Agent Memory
Agent Memory provides MCP-based persistent file memory for AI Agents. It enables Agents to retain context across sessions by storing structured memories as files, accessible via the Model Context Protocol (MCP).
Overview
AI Agents typically lose all context between sessions. Agent Memory solves this by providing:
- Persistent Storage — memories survive across Agent restarts and sessions
- File-based Architecture — memories stored as structured files for transparency and portability
- MCP Interface — standard Model Context Protocol server with 30+ tools for seamless Agent integration
- Sandboxed Execution — operates safely within restricted environments
Prerequisites
- Linux (x86_64 or aarch64)
- An MCP-compatible Agent runtime
Installation
Option 1: anolisa CLI (recommended)
anolisa install agent-memory
Option 2: YUM (Alinux, requires ANOLISA YUM repo)
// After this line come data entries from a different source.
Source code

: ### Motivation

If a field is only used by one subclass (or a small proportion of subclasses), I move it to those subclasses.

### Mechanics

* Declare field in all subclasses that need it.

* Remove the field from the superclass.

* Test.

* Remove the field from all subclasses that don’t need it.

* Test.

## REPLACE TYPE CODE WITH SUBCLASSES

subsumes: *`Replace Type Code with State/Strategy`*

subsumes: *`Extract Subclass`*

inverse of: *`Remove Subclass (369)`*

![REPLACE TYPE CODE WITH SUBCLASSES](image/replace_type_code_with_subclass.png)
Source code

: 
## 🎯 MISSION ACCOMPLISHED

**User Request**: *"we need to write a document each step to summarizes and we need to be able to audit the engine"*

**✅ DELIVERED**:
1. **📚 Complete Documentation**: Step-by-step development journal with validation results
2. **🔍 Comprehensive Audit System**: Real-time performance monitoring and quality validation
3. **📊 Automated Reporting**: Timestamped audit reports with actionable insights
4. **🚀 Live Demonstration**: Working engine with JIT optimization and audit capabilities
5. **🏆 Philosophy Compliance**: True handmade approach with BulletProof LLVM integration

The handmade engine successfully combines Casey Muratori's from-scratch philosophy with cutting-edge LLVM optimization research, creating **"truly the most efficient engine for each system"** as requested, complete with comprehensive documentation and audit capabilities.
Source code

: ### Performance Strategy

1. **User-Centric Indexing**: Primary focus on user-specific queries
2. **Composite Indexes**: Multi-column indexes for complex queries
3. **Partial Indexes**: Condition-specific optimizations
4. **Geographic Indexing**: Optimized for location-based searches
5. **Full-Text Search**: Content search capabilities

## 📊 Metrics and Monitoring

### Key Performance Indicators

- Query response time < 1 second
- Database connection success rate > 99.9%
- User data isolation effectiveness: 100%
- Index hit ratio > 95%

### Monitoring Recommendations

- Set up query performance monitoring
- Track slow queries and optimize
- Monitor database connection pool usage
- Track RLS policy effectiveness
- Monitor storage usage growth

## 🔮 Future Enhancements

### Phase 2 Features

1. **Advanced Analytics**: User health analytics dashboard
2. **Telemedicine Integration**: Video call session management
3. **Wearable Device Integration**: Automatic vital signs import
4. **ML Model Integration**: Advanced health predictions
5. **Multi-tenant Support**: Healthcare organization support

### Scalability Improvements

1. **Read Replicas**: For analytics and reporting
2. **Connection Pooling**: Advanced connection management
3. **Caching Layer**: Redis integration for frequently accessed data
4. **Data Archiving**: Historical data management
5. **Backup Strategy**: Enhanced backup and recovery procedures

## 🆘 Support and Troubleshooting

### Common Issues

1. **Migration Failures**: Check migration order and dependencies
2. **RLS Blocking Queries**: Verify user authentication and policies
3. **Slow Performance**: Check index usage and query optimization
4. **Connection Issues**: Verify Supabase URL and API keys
sudo yum install agent-memory
Option 3: Source build (developers)
cd src/agent-memory && make build
Quick Start
# 1. Install Agent Memory
anolisa install agent-memory
# 2. Start the MCP server
agent-memory serve
# 3. Configure your Agent runtime to connect to the MCP server
# (see Integration section below)
Integration
Agent Memory runs as an MCP server. Configure your Agent runtime to connect:
{
"mcpServers": {
"agent-memory": {
"command": "agent-memory",
"args": ["serve"]
}
}
}
The Agent can then use MCP tools to read/write memories during conversation.
MCP Tools
Agent Memory exposes 30+ MCP tools. Key categories:
File Operations
mem_read/mem_write/mem_append/mem_edit— read, write, append, and edit memory filesmem_list/mem_grep/mem_diff— list, search, and diff memory contentmem_mkdir/mem_remove— manage memory directories and filesmem_promote— promote a memory entry
Session & Context
mem_session_log— log session activitymemory_search/memory_observe/memory_get_context— semantic search and context retrievalmemory_sessions/memory_timeline/memory_summary— session history and summaries
Maintenance
mem_dream/mem_consolidate/mem_compact— background consolidation and compactionmem_index_refresh— refresh the memory indexmem_snapshot/mem_snapshot_list/mem_snapshot_restore— snapshot managementmem_log/mem_revert— history log and revert
Task Management
memory_task_save/memory_task_resume/memory_task_list/memory_task_close— save and resume multi-step tasks
Import/Export & Meta
mem_export/mem_import— bulk export and importmemory_about/memory_forget/memory_auto_created/memory_consent— metadata and controls
Configuration
Configuration file: ~/.anolisa/memory.toml
This file is optional and is not auto-generated. When absent, Agent Memory uses built-in defaults. Create it only if you need to override default behavior.
# Example: override defaults
[storage]
path = "~/.anolisa/memory/"
[server]
transport = "stdio"
Data Directory
Memory files are stored in ~/.anolisa/memory/ by default.
FAQ
Q: Where are memories stored?
A: By default in ~/.anolisa/memory/ as structured files.
Q: Is a config file required?
A: No. Agent Memory works with built-in defaults. The optional config at ~/.anolisa/memory.toml is only needed to override specific settings.
Q: Can Agent Memory work in sandboxed environments? A: Yes. Agent Memory is designed to operate within restricted/sandboxed execution contexts.
Q: How does this differ from Tokenless? A: Tokenless compresses in-context information to save Tokens. Agent Memory offloads knowledge to persistent storage so it doesn't need to be in-context at all.